Multiple signs point to a technology industry that’s alive and well. Global IT spending is projected to increase 1.4 percent this year, suggesting the sector will continue its trend of outperforming overall economic growth.
Despite optimistic forecasts, IT organizations aren’t immune to turbulence. The rapid commoditization of hardware and software, paired with evolving enterprise technology adoption habits, is taking a toll on profitability. As TSIA analysis shows, 29 major IT organizations lost a combined $3 billion in product revenues during the first three quarters of 2016.
Technology manufacturers faced with shrinking product sales are leaning on their maintenance and support practices to offset the loss. But many are quickly finding that sustaining maintenance revenue with internal resources alone is easier said than done.
The Complicated State of IT Revenue Generation
Multiple factors have contributed to the diminishing state of tech product revenues.
For starters, the profile of the traditional IT buyer is changing. More procurement decisions are being made by line of business managers – not just the IT department. This decentralization of power means each team has a smaller technology budget to pull from, impeding managers’ ability to get approval on big-ticket deployments. At the same time, the industry’s move toward as-a-service subscription models lets customers only buy what they need or pay for usage, rather than lay out large amounts of capital.
In this new world of product sales, it makes perfect sense why IT vendors want to double down on maintenance contracts. Attracting revenue from current customers can be three to four times less costly than closing new prospects. The roadblock many IT organizations are stumbling into, however, is a lack of resources to efficiently secure support deals and renewals.

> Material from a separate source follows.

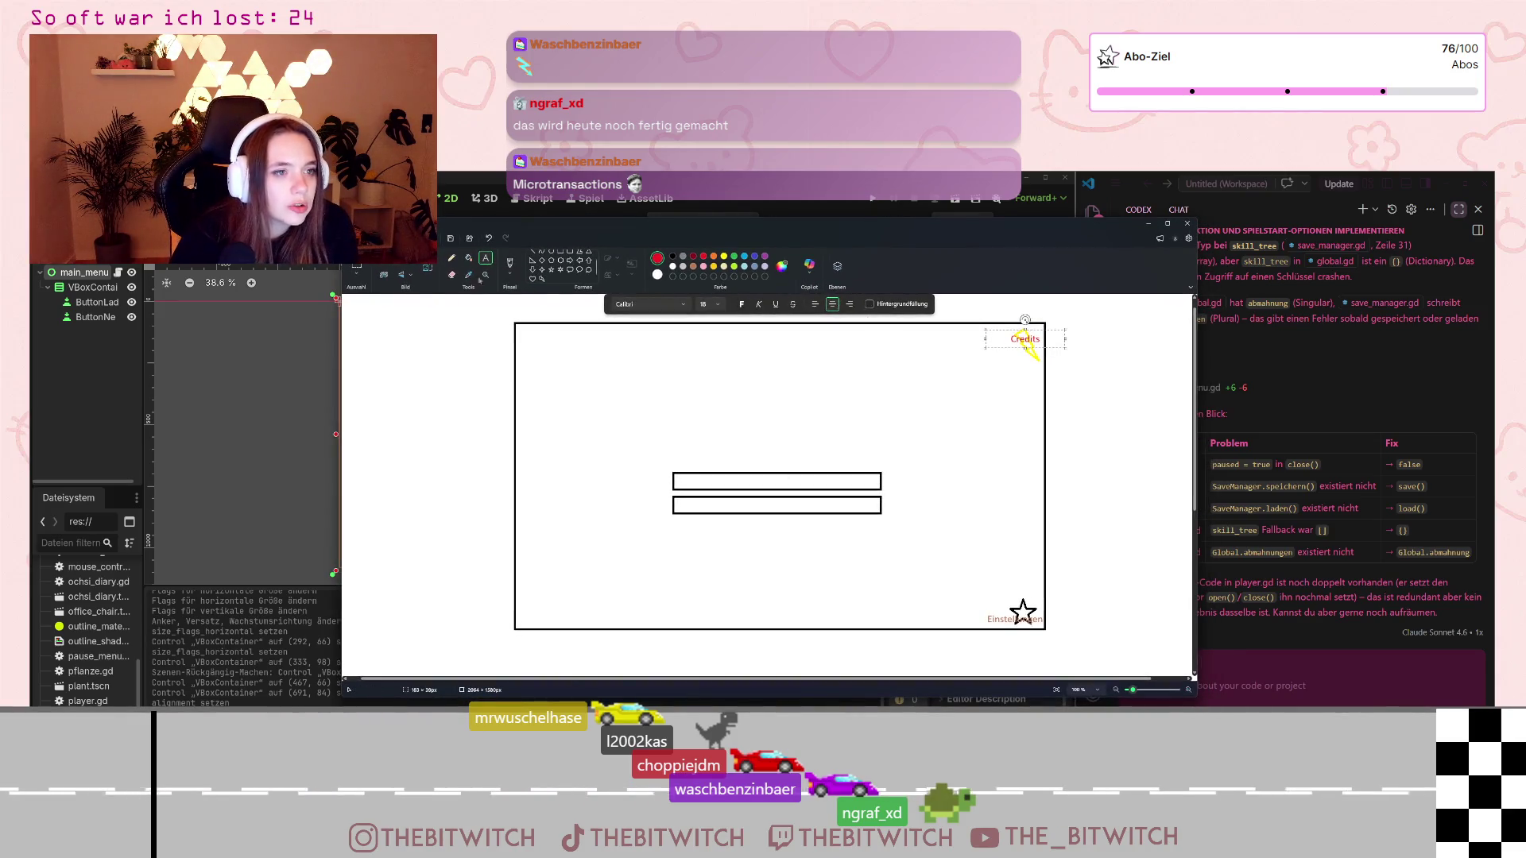
left_click(550, 256)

Account representatives are already tasked with both landing new customers and securing support contract renewals. Inevitably, the majority of teams’ time is often devoted to servicing marquee clients, leaving as much as 60-80 percent uncaptured maintenance revenue on the table. Rather than sacrifice those profits or admonish employees for failing to (essentially) do two jobs at once, IT organizations have another, much more cost-effective alternative: outsourcing.
Landing on the Right Outsourcing Partner
There are multiple business cases to justify outsourcing your maintenance practice, but few are as pressing as the need to accelerate revenue generation. Bringing in an experienced third party provider to oversee your maintenance practice eliminates the cost and time of hiring and training new renewals employees, so you can start closing contracts from day one. Rather than replace existing account reps, outsourcing providers free up in-house teams to focus on sales and major accounts.

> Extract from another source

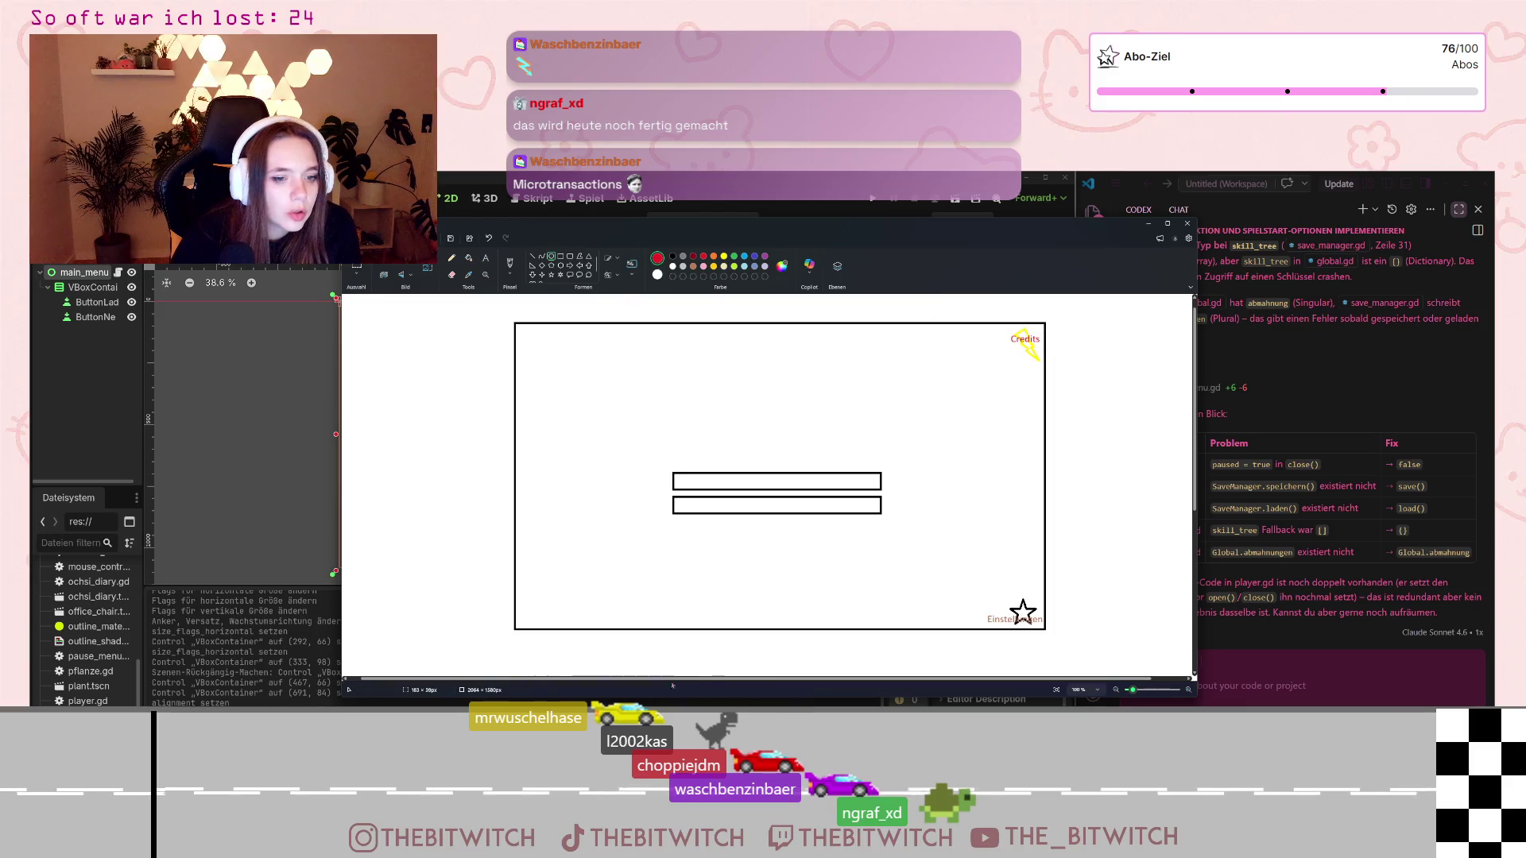
- Draw three red circles along the frame's bottom centre
left_click_drag(685, 598, 709, 623)
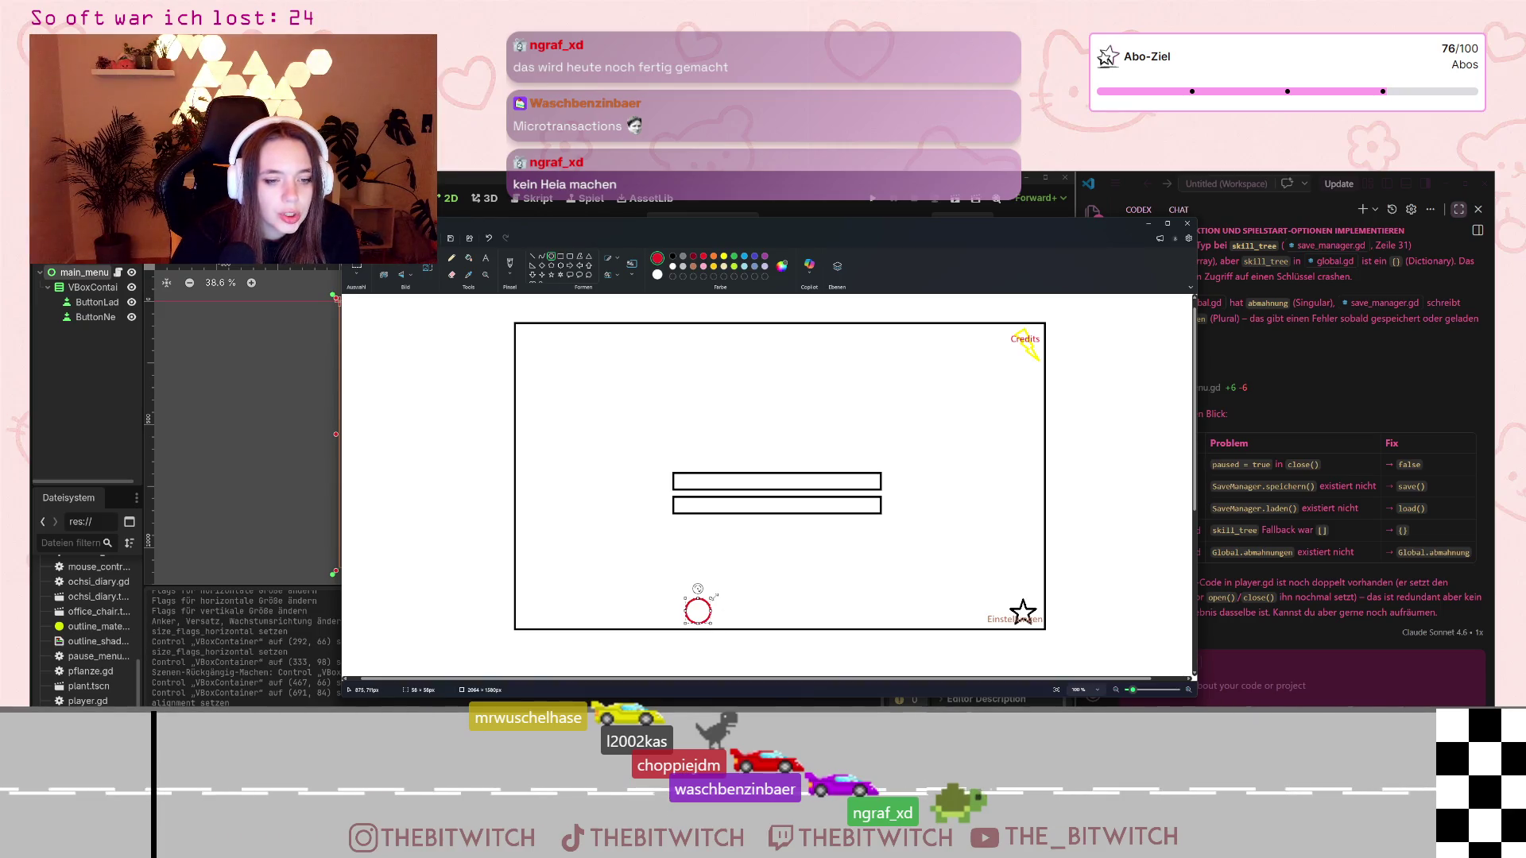
left_click_drag(723, 614, 780, 626)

Realizing these benefits, especially given the complexity of IT sales, hinges on finding the right partner. Here are four questions business leaders can use to identify the best provider.
- Do they understand our business? IT organizations are rife with complexity. From the various tiers of channel partnerships to the endless details that accompany each customer contract (e.g., licenses, warranties, prerequisite services, payment terms, etc.), IT maintenance is a nuanced operation that demands industry expertise. When vetting providers, do ample due diligence to gauge whether or not a firm generalizes across industries or specializes in IT.
- Do they understand our data (and what to do with it)? Just as important as a partner who’s familiar with your industry is one who knows how to handle maintenance contract data. Any potential provider should have the capabilities to help bring structure to your data, centralizing customer contract details regardless of format or source. A focus on data security, smooth data integration, and ability to parse data for different channel partners are all signs of a viable outsourcing partner.
- Do they know our industry KPIs? Successfully outsourcing your maintenance practice depends on having a provider that knows how you define success. Without an understanding of how average renewal rates vary for different products or services, an outsourcing provider can’t add value to your bottom line. For instance, one product suite might yield an 85 percent renewal ratio while others hover closer to 50 percent. Look for a partner that’s familiar with these benchmarks and can provide strategic direction to help your business meet or surpass them.
- Can they think creatively? Expertise with your industry and business requirements are table stakes for selecting an outsourcing provider – but what extra advantage do they bring? The right provider should be a true business partner, one that recommends strategies for maximizing your maintenance revenue rather than waiting for direction. Try to get a sense of how “hands on” potential providers will be, and how much effort they’ll devote to learning about your processes, challenges and goals.
The state of IT sales is changing rapidly. IT organizations that call in reinforcements, rather than weather the storm alone, will be best prepared to adapt.